En fait, Roth ne croit pas vraiment à l’amour du prochain. Il se méfie de ceux qui veulent le bonheur d’autrui en général, et le sien en particulier. «J’étais heureux d’être en compagnie de gens agréables, qui me maudissaient et pour qui j’étais un importun», dit-il. «Pour des natures comme la mienne, c’est la meilleure compagnie.» Tout Joseph Roth est dans cet aveu : la compassion lui est suspecte, mais il sait le prix d’une indifférence cordiale.

Né juif dans un village autrichien qui fut successivement polonais, allemand, russe et ukrainien, dans cette «Free Zone» de la Mitteleuropa qu’était la Galicie, inhumé en 1939 au cimetière de Thiais, il ne croyait pas non plus aux racines. Il ne croyait donc pas au sionisme puisqu’il ne croyait pas à la terre et aux ancêtres. Partout déplacé, il n’avait pas attendu Krampus pour prendre le parti de la solitude et de l’exil. Non seulement la montée du nazisme ne l’étonna pas, mais il en avait deviné très tôt les ultimes implications : privilège d’un proscrit par vocation, qui portait un regard asséchant sur le monde, dont ces «histoires et portraits» (sans indication de provenance ni de millésime) sont le résidu sec, et néanmoins tendre.

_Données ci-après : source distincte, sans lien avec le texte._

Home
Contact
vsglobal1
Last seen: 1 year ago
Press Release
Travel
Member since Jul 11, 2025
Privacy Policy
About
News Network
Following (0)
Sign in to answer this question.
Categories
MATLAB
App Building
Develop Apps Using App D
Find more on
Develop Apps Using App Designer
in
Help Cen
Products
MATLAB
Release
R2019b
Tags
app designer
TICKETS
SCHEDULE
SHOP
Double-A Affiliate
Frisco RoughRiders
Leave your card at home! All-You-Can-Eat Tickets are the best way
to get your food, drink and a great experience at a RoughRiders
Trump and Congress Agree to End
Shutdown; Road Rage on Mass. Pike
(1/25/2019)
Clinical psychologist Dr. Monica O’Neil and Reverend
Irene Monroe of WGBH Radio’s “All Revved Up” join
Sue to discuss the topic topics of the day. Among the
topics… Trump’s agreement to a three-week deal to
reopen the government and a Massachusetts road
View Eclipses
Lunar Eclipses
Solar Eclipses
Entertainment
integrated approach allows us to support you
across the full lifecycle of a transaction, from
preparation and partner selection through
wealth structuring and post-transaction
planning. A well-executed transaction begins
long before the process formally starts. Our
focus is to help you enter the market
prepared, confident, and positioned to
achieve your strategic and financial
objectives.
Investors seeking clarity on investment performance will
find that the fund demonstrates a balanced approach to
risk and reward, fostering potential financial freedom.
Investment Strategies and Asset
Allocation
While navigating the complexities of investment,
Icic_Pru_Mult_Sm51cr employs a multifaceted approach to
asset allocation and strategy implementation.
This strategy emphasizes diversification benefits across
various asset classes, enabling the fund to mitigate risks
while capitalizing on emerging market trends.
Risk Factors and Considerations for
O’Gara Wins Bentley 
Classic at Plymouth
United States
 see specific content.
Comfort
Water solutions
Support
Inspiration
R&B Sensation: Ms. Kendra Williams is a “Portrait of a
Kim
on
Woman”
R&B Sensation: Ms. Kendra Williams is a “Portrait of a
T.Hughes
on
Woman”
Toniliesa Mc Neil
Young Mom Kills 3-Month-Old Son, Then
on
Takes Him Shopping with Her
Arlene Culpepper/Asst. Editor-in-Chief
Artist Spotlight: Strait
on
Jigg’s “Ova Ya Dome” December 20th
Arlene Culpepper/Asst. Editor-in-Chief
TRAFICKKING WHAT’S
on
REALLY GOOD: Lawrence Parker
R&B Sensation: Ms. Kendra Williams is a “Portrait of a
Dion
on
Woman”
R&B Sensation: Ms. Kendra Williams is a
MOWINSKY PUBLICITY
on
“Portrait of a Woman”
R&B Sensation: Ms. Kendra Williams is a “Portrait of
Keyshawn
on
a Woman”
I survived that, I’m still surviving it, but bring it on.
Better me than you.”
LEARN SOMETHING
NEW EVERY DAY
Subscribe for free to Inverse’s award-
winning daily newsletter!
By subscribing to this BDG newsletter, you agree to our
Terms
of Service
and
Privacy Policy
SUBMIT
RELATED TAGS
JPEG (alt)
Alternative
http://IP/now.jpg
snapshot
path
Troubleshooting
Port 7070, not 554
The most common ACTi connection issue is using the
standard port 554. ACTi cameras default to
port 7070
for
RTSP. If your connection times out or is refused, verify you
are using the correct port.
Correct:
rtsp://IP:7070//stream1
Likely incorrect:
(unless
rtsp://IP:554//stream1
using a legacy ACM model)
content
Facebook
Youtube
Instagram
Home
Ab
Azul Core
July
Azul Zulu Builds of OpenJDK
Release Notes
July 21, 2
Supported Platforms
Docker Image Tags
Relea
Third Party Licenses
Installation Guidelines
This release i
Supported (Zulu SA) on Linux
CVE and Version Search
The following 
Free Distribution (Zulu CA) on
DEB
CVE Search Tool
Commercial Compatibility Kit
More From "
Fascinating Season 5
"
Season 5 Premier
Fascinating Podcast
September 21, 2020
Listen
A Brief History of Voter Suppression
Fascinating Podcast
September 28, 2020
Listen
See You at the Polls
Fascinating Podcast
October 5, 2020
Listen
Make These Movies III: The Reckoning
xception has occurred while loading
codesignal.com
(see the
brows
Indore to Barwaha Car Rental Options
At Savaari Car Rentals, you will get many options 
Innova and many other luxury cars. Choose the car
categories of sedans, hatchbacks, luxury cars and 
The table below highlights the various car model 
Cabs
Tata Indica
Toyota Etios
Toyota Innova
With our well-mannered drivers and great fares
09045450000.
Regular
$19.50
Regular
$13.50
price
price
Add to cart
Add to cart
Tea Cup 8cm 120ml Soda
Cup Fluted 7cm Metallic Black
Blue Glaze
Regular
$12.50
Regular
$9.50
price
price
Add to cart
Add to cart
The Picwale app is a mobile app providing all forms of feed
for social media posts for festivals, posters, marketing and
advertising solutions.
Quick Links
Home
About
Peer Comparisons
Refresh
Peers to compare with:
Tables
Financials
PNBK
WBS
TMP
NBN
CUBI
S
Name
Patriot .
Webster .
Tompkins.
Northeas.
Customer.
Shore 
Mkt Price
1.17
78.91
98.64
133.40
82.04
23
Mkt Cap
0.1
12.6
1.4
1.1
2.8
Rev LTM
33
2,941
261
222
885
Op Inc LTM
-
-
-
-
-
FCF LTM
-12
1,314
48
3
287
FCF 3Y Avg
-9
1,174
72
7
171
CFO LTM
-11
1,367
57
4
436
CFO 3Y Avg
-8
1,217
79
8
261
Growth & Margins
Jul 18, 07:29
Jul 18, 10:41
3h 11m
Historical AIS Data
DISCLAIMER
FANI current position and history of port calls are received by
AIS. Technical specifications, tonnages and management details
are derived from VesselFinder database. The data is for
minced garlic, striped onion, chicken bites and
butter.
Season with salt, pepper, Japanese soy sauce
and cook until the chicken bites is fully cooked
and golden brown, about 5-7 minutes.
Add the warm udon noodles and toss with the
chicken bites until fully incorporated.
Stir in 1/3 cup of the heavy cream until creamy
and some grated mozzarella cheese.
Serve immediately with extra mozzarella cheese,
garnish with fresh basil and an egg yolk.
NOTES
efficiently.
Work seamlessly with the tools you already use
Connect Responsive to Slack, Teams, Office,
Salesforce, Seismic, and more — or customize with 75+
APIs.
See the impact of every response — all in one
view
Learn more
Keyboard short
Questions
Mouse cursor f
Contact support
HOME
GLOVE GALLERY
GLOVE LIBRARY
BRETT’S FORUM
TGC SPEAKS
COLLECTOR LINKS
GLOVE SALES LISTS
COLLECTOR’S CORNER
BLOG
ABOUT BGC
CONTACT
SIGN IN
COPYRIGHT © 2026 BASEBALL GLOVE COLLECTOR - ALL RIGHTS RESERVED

Car Roth ne croit guère aux élans du cœur, plutôt à ceux de la nostalgie. Certes, «bien des gens sans doute sont morts de nostalgie», mais on sent qu’il ne lui déplairait pas, comme son Pedro Fedorak, de succomber au mal du pays en laissant croire à «une simple attaque, une attaque insensée, stupide, inutile, vulgaire». C’est le genre d’homme qui, lorsqu’un importun prétend l’avoir connu sur les bancs de l’école, s’empresse de lui fausser compagnie et de perdre sa carte pour se rappeler son nom. Car sa nostalgie veut rester vaine. Retourne-t-il au village de Jablonowka, c’est par hasard et dans la marche d’une armée. Son vieux veston troué, usé comme la robe de chambre de Diderot, ne lui inspire de regret que s’il l’a vendu au fripier et qu’il le retrouve par hasard, dans un tramway, sur les épaules d’un autre. Alors il se sent comme «un lion défunt qui serait revenu de l’au-delà sur les lieux de son activité et qui découvrirait sa propre peau sur le corps d’un portier de ménagerie jouant au lion».

En somme, Joseph Roth l’apatride, libre d’attaches, riche de souvenirs, redoute les présages de son inexistence. Il ne recherche pas le temps perdu – son berceau d’enfant, l’épicerie de l’oncle Auerbach, un campement de tziganes entrevu dans une lanterne magique, la Cochinchine dans les vitrines du Panorama mondial –, mais s’il lui arrive de le trouver, il ne souhaite que de le reperdre. «Cette mélancolie sans laquelle l’homme ne peut pas vivre», c’est la Roth attitude. À sa curiosité maladive pour les êtres, qu’il console de son petit style complice et taquin, avec un art entendu de la litote, s’ajoute un regard kilométrique qui les lui présente aussitôt du point de vue de Saturne, futiles et minuscules.

Ce recueil de choses vues ou remémorées serait du même tonneau qu’une certaine gorgée de bière si cette gorgée n’était si amère, et si ces menues résurrections n’étaient autant de petites morts, qui laissent le jouisseur triste et désemparé. Et facétieux, mais par instinct.